What you have to do: Copy out all the entries below, word for word.

━━ Data records

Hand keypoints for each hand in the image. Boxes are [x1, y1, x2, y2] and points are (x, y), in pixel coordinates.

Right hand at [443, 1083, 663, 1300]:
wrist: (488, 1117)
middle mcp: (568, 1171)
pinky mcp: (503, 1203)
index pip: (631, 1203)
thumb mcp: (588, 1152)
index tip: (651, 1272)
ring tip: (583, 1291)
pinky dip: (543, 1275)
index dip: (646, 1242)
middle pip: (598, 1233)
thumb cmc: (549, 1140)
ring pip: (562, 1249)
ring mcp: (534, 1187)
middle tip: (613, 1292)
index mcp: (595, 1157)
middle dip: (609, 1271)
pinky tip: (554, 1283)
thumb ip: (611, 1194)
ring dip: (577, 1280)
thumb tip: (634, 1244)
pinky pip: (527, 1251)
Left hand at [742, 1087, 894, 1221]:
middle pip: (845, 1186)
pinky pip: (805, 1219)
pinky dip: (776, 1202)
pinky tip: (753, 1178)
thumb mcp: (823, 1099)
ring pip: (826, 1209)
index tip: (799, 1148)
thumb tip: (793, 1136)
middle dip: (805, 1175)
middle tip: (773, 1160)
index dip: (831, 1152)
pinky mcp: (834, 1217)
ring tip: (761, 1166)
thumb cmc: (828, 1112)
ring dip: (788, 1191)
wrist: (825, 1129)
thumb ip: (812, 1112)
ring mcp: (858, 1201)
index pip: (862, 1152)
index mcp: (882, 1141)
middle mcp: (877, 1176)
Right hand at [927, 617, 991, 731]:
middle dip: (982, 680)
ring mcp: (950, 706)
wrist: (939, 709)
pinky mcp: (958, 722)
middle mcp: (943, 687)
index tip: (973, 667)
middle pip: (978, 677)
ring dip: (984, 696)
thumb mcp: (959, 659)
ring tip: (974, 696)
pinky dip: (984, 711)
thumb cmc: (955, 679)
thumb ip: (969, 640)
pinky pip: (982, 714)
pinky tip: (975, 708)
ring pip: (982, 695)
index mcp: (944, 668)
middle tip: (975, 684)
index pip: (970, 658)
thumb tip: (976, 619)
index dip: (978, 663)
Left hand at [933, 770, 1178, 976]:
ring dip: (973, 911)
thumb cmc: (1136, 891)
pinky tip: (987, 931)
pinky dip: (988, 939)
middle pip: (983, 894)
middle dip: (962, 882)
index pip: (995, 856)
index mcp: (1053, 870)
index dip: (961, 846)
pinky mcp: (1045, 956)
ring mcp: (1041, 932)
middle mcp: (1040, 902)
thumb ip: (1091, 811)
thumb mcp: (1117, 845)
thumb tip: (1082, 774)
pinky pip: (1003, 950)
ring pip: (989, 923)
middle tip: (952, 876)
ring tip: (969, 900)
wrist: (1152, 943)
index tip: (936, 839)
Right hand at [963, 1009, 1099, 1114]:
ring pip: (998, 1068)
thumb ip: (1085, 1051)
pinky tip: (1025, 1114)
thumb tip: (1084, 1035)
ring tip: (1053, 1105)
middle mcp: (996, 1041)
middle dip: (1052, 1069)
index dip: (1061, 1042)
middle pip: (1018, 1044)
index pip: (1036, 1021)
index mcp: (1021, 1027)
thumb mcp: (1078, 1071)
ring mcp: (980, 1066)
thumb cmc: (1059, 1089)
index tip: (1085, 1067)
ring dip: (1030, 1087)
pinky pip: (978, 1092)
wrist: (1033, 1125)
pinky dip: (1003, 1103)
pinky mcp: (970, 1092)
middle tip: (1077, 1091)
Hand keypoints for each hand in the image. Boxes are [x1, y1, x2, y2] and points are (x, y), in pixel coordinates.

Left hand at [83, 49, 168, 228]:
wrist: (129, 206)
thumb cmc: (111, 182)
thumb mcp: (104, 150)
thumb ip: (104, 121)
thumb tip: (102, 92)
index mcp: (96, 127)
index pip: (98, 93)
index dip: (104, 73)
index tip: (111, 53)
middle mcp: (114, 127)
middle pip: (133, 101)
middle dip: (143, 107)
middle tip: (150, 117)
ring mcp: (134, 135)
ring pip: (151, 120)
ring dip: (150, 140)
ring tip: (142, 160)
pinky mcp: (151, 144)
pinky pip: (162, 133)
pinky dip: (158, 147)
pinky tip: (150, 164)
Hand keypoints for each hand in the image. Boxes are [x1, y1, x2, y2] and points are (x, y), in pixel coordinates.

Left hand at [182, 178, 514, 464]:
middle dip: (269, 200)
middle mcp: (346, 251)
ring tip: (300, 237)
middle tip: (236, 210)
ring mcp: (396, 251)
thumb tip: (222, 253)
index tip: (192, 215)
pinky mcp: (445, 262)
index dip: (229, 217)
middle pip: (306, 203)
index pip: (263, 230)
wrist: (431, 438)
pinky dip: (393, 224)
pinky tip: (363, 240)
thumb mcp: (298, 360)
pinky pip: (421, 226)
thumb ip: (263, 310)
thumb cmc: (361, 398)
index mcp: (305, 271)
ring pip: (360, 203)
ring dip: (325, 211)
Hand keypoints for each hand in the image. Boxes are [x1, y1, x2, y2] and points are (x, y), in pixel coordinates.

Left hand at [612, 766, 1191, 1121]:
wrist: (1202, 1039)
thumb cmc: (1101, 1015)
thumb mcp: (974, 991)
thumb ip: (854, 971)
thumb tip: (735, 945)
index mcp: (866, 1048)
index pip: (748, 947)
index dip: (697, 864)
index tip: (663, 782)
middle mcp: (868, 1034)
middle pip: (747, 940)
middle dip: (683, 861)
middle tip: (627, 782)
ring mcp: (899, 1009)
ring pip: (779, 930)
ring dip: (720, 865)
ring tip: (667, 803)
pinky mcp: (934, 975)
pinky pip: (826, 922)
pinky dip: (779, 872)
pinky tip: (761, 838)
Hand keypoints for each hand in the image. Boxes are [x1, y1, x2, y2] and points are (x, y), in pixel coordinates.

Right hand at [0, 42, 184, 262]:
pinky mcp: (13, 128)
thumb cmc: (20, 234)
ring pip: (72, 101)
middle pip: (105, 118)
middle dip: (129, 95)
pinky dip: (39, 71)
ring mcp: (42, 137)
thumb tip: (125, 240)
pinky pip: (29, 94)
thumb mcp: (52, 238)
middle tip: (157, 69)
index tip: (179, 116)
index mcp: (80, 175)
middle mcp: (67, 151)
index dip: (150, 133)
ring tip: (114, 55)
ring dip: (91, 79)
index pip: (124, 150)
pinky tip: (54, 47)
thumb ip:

━━━━

Exercise result:
Hand keypoints for each hand in the image. Boxes are [x1, y1, x2, y2] and points are (x, y), in pixel coordinates.

Right hand at [443, 1083, 663, 1300]:
wrist: (488, 1117)
middle mcp: (568, 1171)
pinky mcp: (503, 1203)
index pip: (631, 1203)
thumb mcp: (588, 1152)
index tip: (651, 1272)
ring tip: (583, 1291)
pinky dip: (543, 1275)
index dip: (646, 1242)
middle pip: (598, 1233)
thumb cmc: (549, 1140)
ring pip: (562, 1249)
ring mcp: (534, 1187)
middle tip: (613, 1292)
index mcp: (595, 1157)
middle dip: (609, 1271)
pinky tip: (554, 1283)
thumb ip: (611, 1194)
ring dip: (577, 1280)
thumb tip: (634, 1244)
pinky pip: (527, 1251)
Left hand at [742, 1087, 894, 1221]:
middle pip: (845, 1186)
pinky pip: (805, 1219)
pinky dip: (776, 1202)
pinky tip: (753, 1178)
thumb mcp: (823, 1099)
ring pip: (826, 1209)
index tip: (799, 1148)
thumb tip: (793, 1136)
middle dip: (805, 1175)
middle tip: (773, 1160)
index dip: (831, 1152)
pinky mcp: (834, 1217)
ring tip: (761, 1166)
thumb cmc: (828, 1112)
ring dip: (788, 1191)
wrist: (825, 1129)
thumb ip: (812, 1112)
ring mcp: (858, 1201)
index pip: (862, 1152)
index mcp: (882, 1141)
middle mcp: (877, 1176)
Right hand at [927, 617, 991, 731]:
middle dip: (982, 680)
ring mcp: (950, 706)
wrist: (939, 709)
pinky mcp: (958, 722)
middle mcp: (943, 687)
index tip: (973, 667)
middle pip: (978, 677)
ring dip: (984, 696)
thumb mcp: (959, 659)
ring tip: (974, 696)
pinky dip: (984, 711)
thumb cmc: (955, 679)
thumb ip: (969, 640)
pinky pip: (982, 714)
pinky tip: (975, 708)
ring pip: (982, 695)
index mcp: (944, 668)
middle tip: (975, 684)
index pip: (970, 658)
thumb tip: (976, 619)
index dip: (978, 663)
Left hand at [933, 770, 1178, 976]:
ring dip: (973, 911)
thumb cmc: (1136, 891)
pinky tip: (987, 931)
pinky dip: (988, 939)
middle pip: (983, 894)
middle dip: (962, 882)
index pip: (995, 856)
index mcp: (1053, 870)
index dip: (961, 846)
pinky mcp: (1045, 956)
ring mcp: (1041, 932)
middle mcp: (1040, 902)
thumb ip: (1091, 811)
thumb mcp: (1117, 845)
thumb tip: (1082, 774)
pinky pip: (1003, 950)
ring pip: (989, 923)
middle tip: (952, 876)
ring tip: (969, 900)
wrist: (1152, 943)
index tip: (936, 839)
Right hand at [963, 1009, 1099, 1114]:
ring pip: (998, 1068)
thumb ip: (1085, 1051)
pinky tip: (1025, 1114)
thumb tip: (1084, 1035)
ring tip: (1053, 1105)
middle mcp: (996, 1041)
middle dip: (1052, 1069)
index dip: (1061, 1042)
middle pip: (1018, 1044)
index pip: (1036, 1021)
index mcp: (1021, 1027)
thumb mcp: (1078, 1071)
ring mcp: (980, 1066)
thumb cmc: (1059, 1089)
index tip: (1085, 1067)
ring dip: (1030, 1087)
pinky pip: (978, 1092)
wrist: (1033, 1125)
pinky dip: (1003, 1103)
pinky mcp: (970, 1092)
middle tip: (1077, 1091)
Hand keypoints for each hand in the image. Boxes are [x1, y1, x2, y2] and points are (x, y), in pixel coordinates.

Left hand at [83, 49, 168, 228]:
wrist: (129, 206)
thumb cmc: (111, 182)
thumb mcp: (104, 150)
thumb ip: (104, 121)
thumb tip: (102, 92)
index mcp: (96, 127)
index pip: (98, 93)
index dip: (104, 73)
index tip: (111, 53)
middle mcp: (114, 127)
middle pip: (133, 101)
middle dip: (143, 107)
middle tip: (150, 117)
ring mcp: (134, 135)
ring pip: (151, 120)
ring dip: (150, 140)
ring tip: (142, 160)
pinky mcp: (151, 144)
pinky pip: (162, 133)
pinky dip: (158, 147)
pinky tip: (150, 164)
Hand keypoints for each hand in the image. Boxes are [x1, y1, x2, y2] and points are (x, y), in pixel coordinates.

Left hand at [182, 178, 514, 464]:
middle dip: (269, 200)
middle mcp: (346, 251)
ring tip: (300, 237)
middle tip: (236, 210)
ring mcp: (396, 251)
thumb tip: (222, 253)
index tip: (192, 215)
pinky mcp: (445, 262)
index dip: (229, 217)
middle pip: (306, 203)
index pip: (263, 230)
wrist: (431, 438)
pinky dip: (393, 224)
pinky tip: (363, 240)
thumb mcp: (298, 360)
pinky pip: (421, 226)
thumb ip: (263, 310)
thumb cmc: (361, 398)
index mcp: (305, 271)
ring pip: (360, 203)
ring dip: (325, 211)
Hand keypoints for each hand in the image. Boxes are [x1, y1, x2, y2] and points are (x, y), in pixel coordinates.

Left hand at [612, 766, 1191, 1121]:
wrist: (1202, 1039)
thumb cmc: (1101, 1015)
thumb mcp: (974, 991)
thumb ip: (854, 971)
thumb tip: (735, 945)
index mcp: (866, 1048)
index pip: (748, 947)
index dip: (697, 864)
index tip: (663, 782)
middle mcp: (868, 1034)
middle pip: (747, 940)
middle dip: (683, 861)
middle tip: (627, 782)
ring mcp: (899, 1009)
ring pip: (779, 930)
ring dip: (720, 865)
ring tip: (667, 803)
pinky mcp: (934, 975)
pinky pip: (826, 922)
pinky dip: (779, 872)
pinky tip: (761, 838)
Hand keypoints for each hand in the image. Boxes are [x1, y1, x2, y2] and points are (x, y), in pixel coordinates.

Right hand at [0, 42, 184, 262]:
pinky mcp: (13, 128)
thumb cmc: (20, 234)
ring pip: (72, 101)
middle pip: (105, 118)
middle dip: (129, 95)
pinky dip: (39, 71)
ring mcp: (42, 137)
thumb tip: (125, 240)
pinky pip: (29, 94)
thumb mcp: (52, 238)
middle tip: (157, 69)
index tip: (179, 116)
index mcp: (80, 175)
middle mcp: (67, 151)
index dip: (150, 133)
ring tip: (114, 55)
ring dip: (91, 79)
index pip: (124, 150)
pinky tip: (54, 47)
thumb ip:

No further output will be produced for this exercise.